§ **What you will do**
Leave the pictures out and restate every line below exactly.
*-*-*
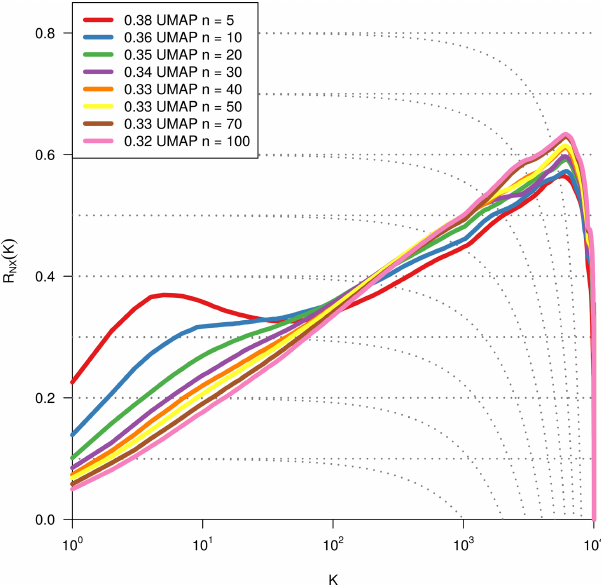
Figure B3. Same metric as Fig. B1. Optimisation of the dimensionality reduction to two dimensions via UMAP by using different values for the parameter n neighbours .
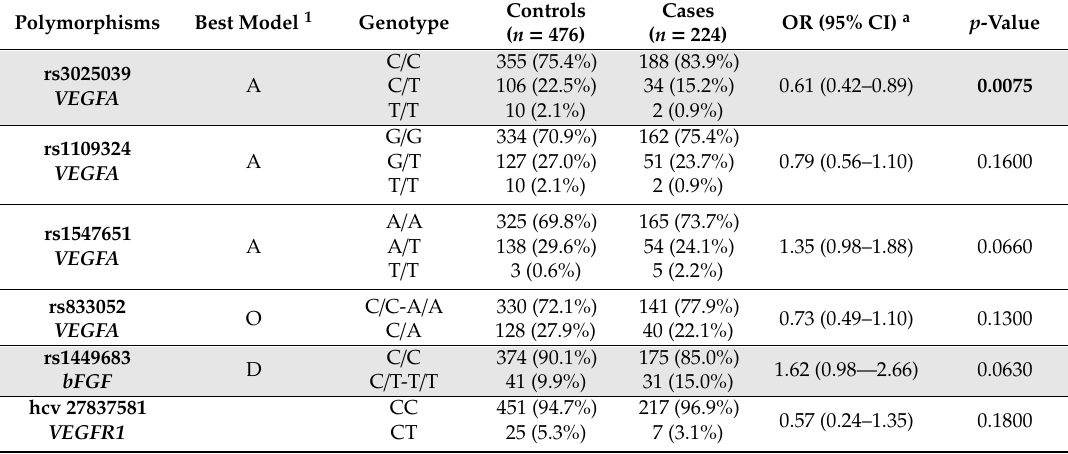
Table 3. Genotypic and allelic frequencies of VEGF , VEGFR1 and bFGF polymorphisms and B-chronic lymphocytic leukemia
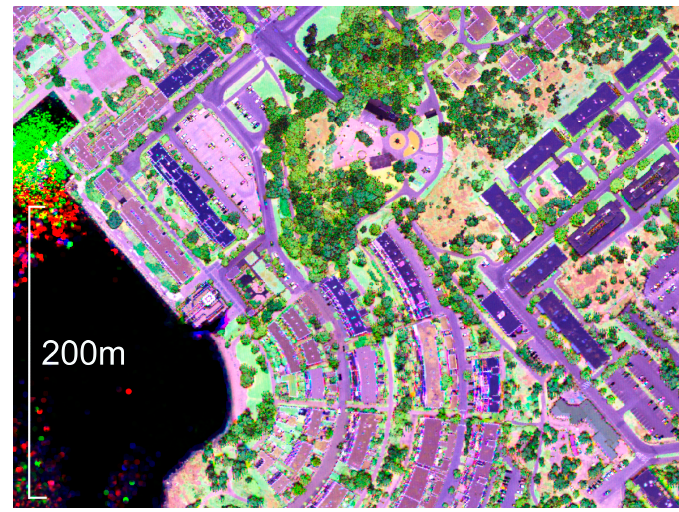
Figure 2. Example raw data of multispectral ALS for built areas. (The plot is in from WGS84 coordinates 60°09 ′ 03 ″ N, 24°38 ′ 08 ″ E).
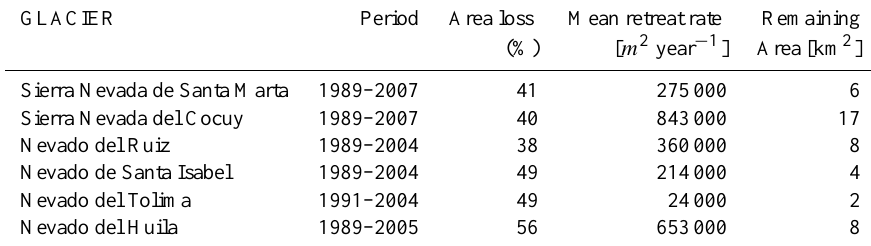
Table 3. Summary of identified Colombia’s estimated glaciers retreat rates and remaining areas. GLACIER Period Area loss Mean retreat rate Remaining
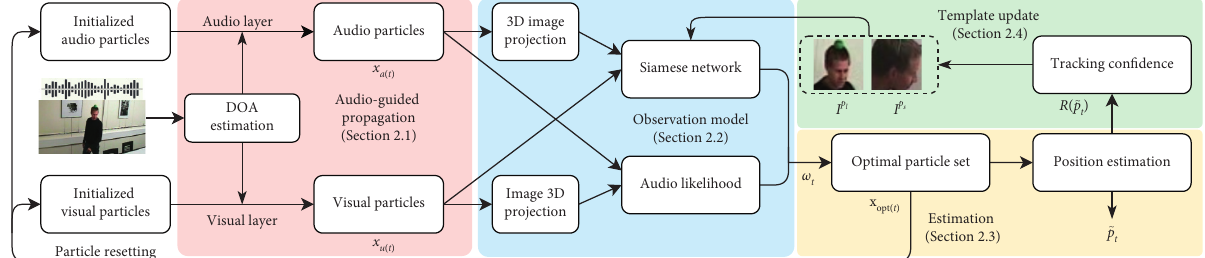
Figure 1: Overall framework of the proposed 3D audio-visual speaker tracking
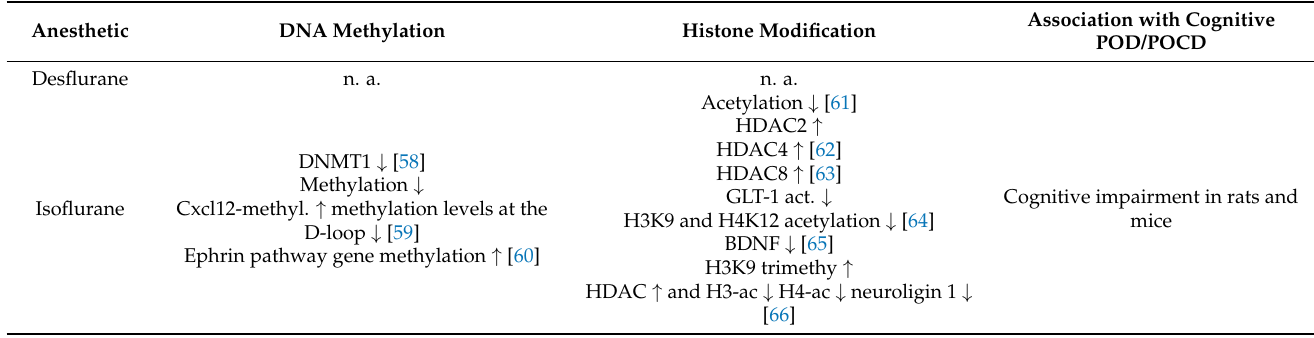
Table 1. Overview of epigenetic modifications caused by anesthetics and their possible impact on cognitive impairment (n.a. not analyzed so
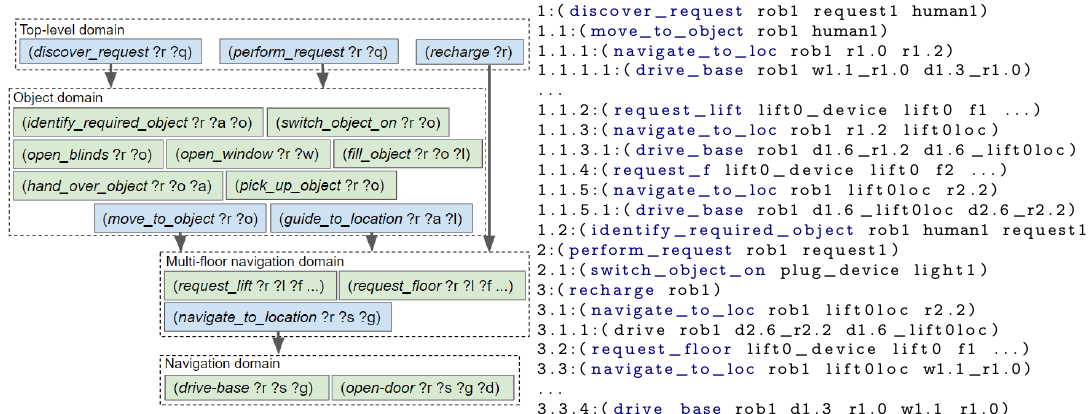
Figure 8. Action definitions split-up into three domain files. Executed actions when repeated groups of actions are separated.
*-*-*
§ **Task solution**
Figure B3. Same metric as Fig. B1. Optimisation of the dimensionality reduction to two dimensions via UMAP by using different values for the parameter n neighbours .
Table 3. Genotypic and allelic frequencies of VEGF , VEGFR1 and bFGF polymorphisms and B-chronic lymphocytic leukemia
Figure 2. Example raw data of multispectral ALS for built areas. (The plot is in from WGS84 coordinates 60°09 ′ 03 ″ N, 24°38 ′ 08 ″ E).
Table 3. Summary of identified Colombia’s estimated glaciers retreat rates and remaining areas. GLACIER Period Area loss Mean retreat rate Remaining
Figure 1: Overall framework of the proposed 3D audio-visual speaker tracking
Table 1. Overview of epigenetic modifications caused by anesthetics and their possible impact on cognitive impairment (n.a. not analyzed so
Figure 8. Action definitions split-up into three domain files. Executed actions when repeated groups of actions are separated.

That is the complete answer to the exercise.